Lottie didn’t want to play that, because last time Pip had squeezed something down her throat and it hurt awfully.
“Pooh,” scoffed Pip. “It was only the juice out of a bit of mandarin peel.”
“Well, let’s play ladies,” said Isabel. Pip can be the father and you can be all our dear little children.”
“I hate playing ladies,” said Kezia. “You always make us go to church hand in hand and come home and go to bed.”
Suddenly Pip took a filthy handkerchief out of his pocket. “Snooker! Here, sir,” he called. But Snooker, as usual, tried to sneak away, his tail between his legs. Pip leapt on top of him, and pressed him between his knees.
“Keep his head firm, Rags,” he said, and he tied the handkerchief round Snooker’s head with a funny knot sticking up at the top.
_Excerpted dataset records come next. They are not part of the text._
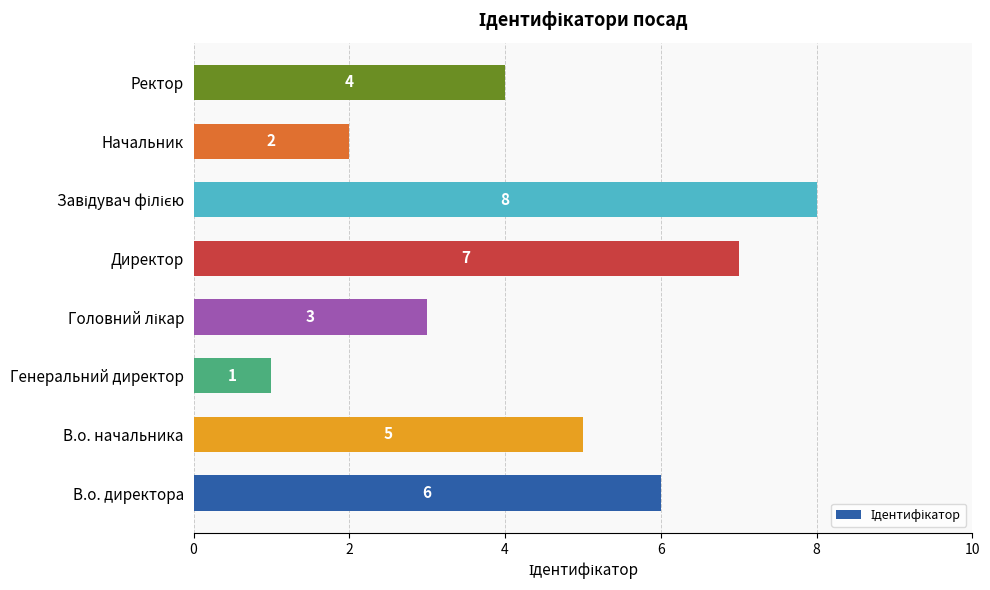

Is it true that the value at Ректор is 6?

False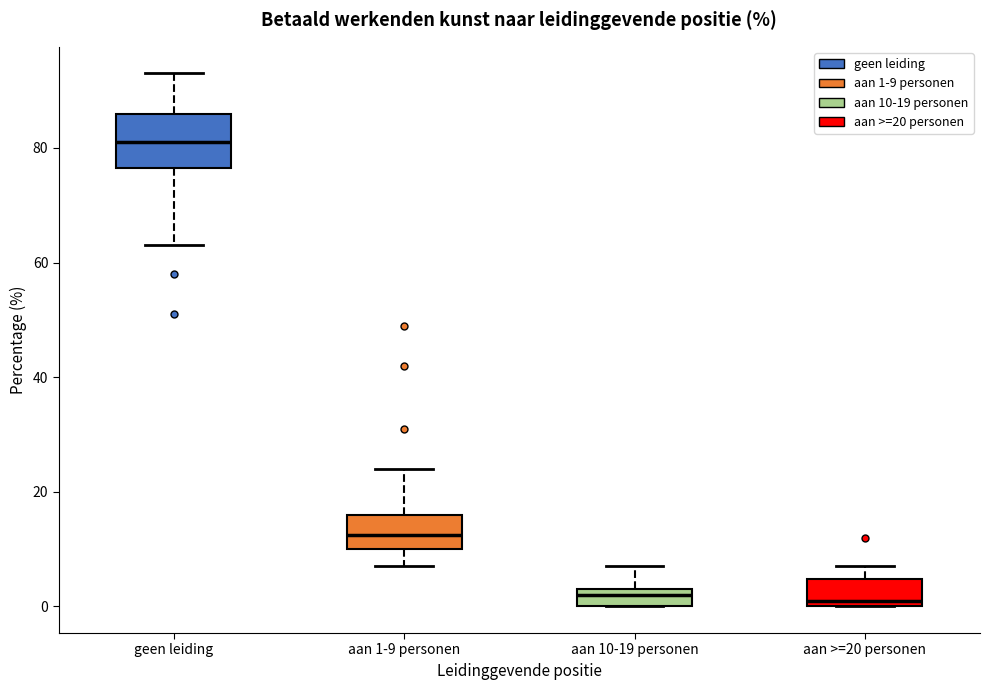

Reading left to right, transcribe this box plot: for each box, give where its median line is, the range the box spans, and where its two whiskers end, as read against the y-axis. The values are not printed on the chart, so give them approximately, as read against the axis.

geen leiding: median 82, box 76 to 86, whiskers 64 to 94
aan 1-9 personen: median 12, box 10 to 16, whiskers 8 to 24
aan 10-19 personen: median 2, box 0 to 4, whiskers 0 to 8
aan >=20 personen: median 2, box 0 to 4, whiskers 0 to 8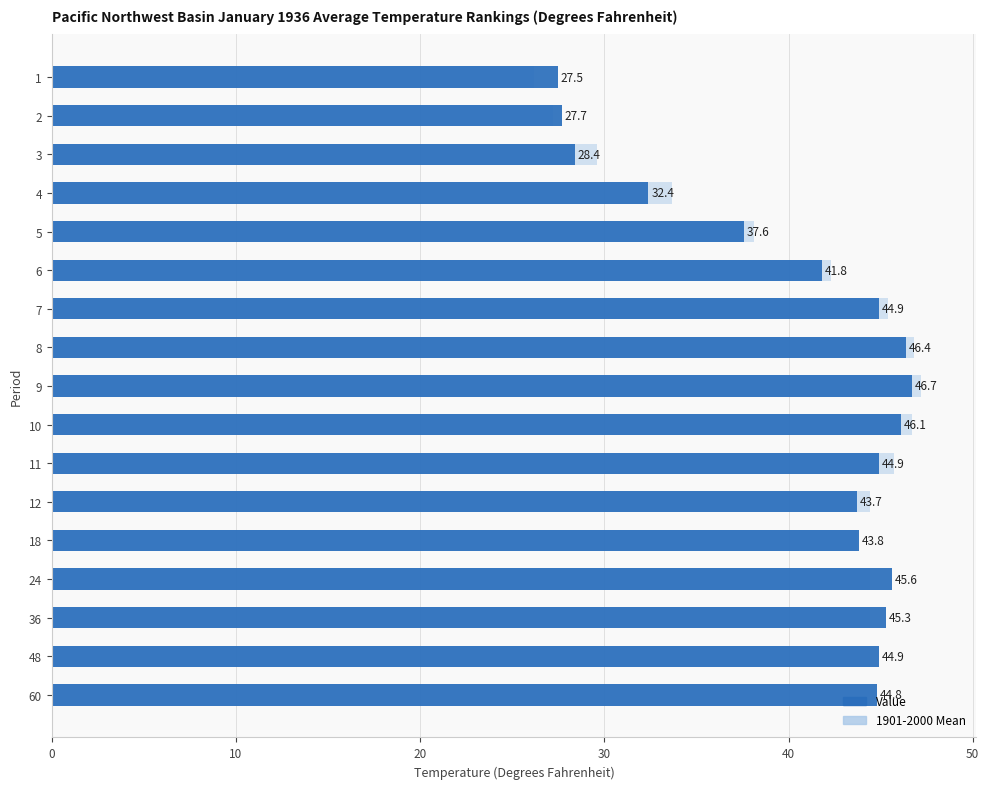

How many distinct data groups are displayed?

2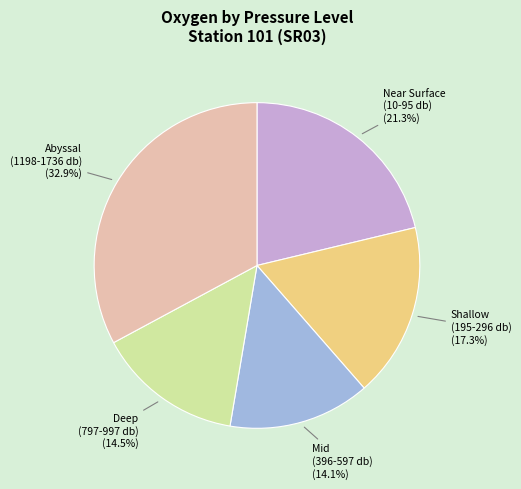

Is there any slice that represents more than half of the pie?

No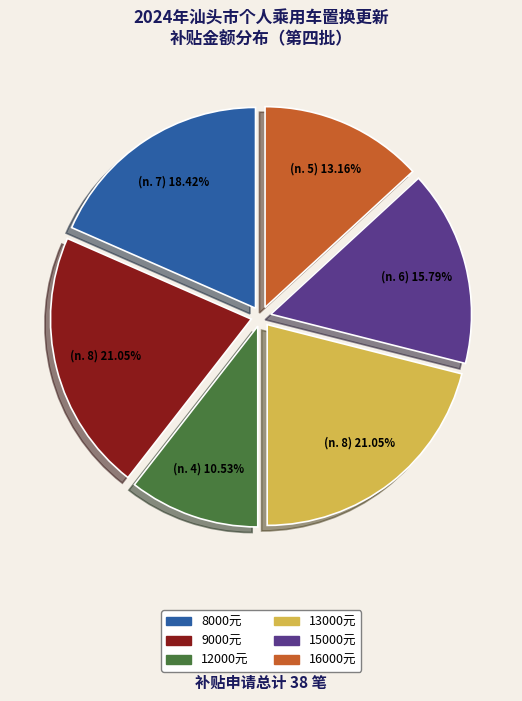

Does any single category account for the majority?

No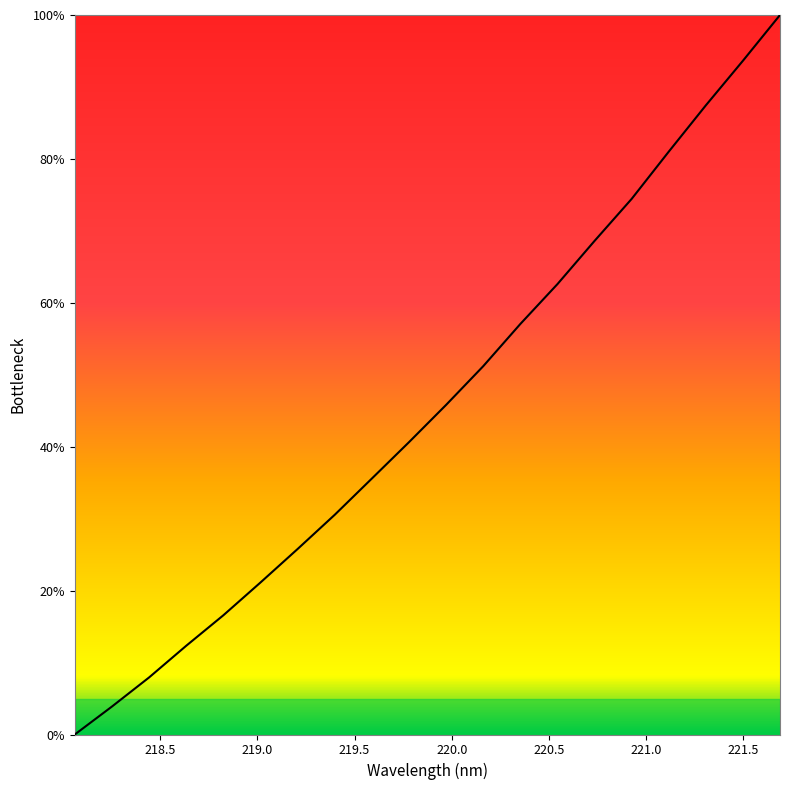

What is the greatest value displayed?

100.0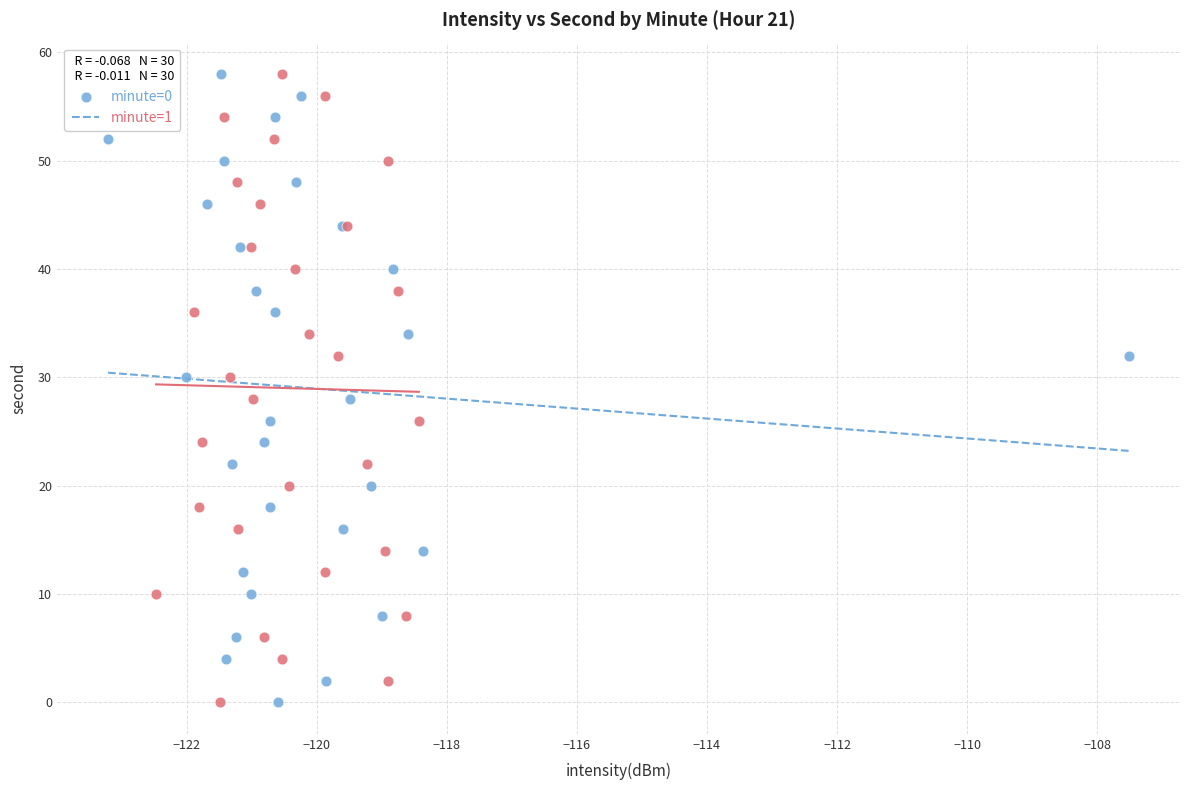

What are all the series names shown in the legend?

minute=0, minute=1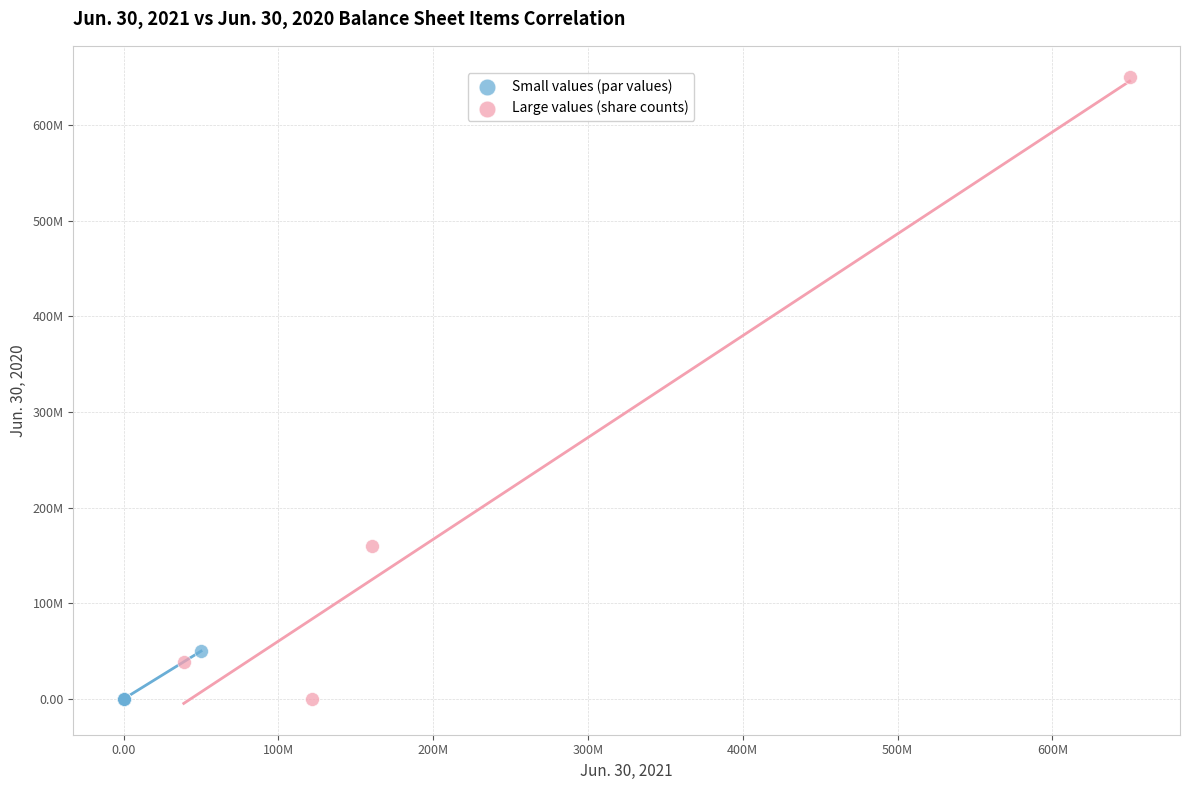

What are all the series names shown in the legend?

Small values (par values), Large values (share counts)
“Whatever is that for?” asked Lottie.
“It’s to train his ears to grow more close to his head—see?” said Pip. “All fighting dogs have ears that lie back. But Snooker’s ears are a bit too soft”.
“I know,” said Kezia. They are always turning inside out. I hate that.”
Snooker lay down, made one feeble effort with his paw to get the handkerchief off, but finding he could not, trailed after the children, shivering with misery.